[What you will do] Write out, without any change, the lines in the material below that run from the line with "thumb tip: (488, 178)" through the line with "ring tip: (477, 193)", both included.

----

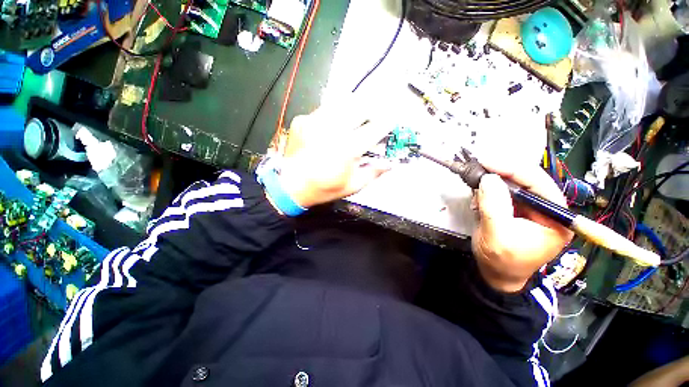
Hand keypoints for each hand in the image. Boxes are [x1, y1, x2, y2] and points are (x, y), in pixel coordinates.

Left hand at [276, 102, 391, 208]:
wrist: (289, 186)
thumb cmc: (324, 189)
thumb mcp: (352, 186)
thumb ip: (374, 172)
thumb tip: (390, 163)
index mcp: (347, 148)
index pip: (375, 127)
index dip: (388, 121)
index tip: (393, 119)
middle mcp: (332, 129)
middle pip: (361, 105)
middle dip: (373, 109)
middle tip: (374, 117)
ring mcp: (315, 121)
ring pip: (342, 101)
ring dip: (355, 107)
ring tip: (357, 117)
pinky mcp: (303, 119)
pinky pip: (325, 109)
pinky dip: (336, 113)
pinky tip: (334, 125)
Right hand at [472, 159, 573, 292]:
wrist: (497, 274)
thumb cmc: (501, 260)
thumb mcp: (496, 235)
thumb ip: (494, 206)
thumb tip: (488, 178)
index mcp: (556, 218)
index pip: (539, 183)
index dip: (513, 169)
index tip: (486, 161)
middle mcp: (549, 209)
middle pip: (528, 180)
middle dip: (501, 175)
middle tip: (478, 170)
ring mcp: (533, 208)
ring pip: (514, 184)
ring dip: (493, 185)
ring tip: (477, 193)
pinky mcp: (518, 209)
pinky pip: (504, 193)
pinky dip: (489, 192)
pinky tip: (479, 201)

----

[Solved exercise]
thumb tip: (488, 178)
index mcp: (556, 218)
index pip: (539, 183)
index dip: (513, 169)
index tip: (486, 161)
middle mcp: (549, 209)
middle pip: (528, 180)
middle dip: (501, 175)
middle tip: (478, 170)
ring mcp: (533, 208)
ring pip: (514, 184)
ring dip: (493, 185)
ring tip: (477, 193)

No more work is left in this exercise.